» REQUIRED ACTION: Search the material below for the word "Table" and copy every line in which it occurs.
%%
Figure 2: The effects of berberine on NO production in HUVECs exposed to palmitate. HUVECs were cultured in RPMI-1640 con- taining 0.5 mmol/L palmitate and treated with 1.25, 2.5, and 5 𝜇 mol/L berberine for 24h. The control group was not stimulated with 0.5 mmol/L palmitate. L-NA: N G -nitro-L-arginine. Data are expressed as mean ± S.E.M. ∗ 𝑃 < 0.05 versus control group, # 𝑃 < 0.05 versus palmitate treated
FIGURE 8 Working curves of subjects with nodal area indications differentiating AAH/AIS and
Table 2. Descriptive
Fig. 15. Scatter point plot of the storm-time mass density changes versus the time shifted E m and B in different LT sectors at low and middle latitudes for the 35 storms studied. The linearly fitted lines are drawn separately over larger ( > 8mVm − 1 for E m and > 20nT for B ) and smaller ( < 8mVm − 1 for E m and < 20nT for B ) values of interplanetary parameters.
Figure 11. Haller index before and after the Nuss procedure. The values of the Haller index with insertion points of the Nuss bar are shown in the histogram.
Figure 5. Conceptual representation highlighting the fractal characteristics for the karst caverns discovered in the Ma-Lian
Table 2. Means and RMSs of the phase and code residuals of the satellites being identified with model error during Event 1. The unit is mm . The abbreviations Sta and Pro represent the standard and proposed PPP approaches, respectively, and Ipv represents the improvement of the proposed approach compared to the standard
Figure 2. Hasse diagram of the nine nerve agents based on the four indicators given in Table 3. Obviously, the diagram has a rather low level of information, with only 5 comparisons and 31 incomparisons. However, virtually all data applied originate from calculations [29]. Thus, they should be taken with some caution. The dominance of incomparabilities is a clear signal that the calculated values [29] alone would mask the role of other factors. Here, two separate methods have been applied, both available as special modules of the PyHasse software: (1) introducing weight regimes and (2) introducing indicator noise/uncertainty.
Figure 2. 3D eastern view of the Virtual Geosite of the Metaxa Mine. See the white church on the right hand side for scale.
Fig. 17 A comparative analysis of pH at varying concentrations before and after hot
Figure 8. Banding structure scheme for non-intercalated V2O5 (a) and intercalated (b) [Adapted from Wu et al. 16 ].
%%
» RESPONSE BELOW:
Table 2. Descriptive
Table 2. Means and RMSs of the phase and code residuals of the satellites being identified with model error during Event 1. The unit is mm . The abbreviations Sta and Pro represent the standard and proposed PPP approaches, respectively, and Ipv represents the improvement of the proposed approach compared to the standard
Figure 2. Hasse diagram of the nine nerve agents based on the four indicators given in Table 3. Obviously, the diagram has a rather low level of information, with only 5 comparisons and 31 incomparisons. However, virtually all data applied originate from calculations [29]. Thus, they should be taken with some caution. The dominance of incomparabilities is a clear signal that the calculated values [29] alone would mask the role of other factors. Here, two separate methods have been applied, both available as special modules of the PyHasse software: (1) introducing weight regimes and (2) introducing indicator noise/uncertainty.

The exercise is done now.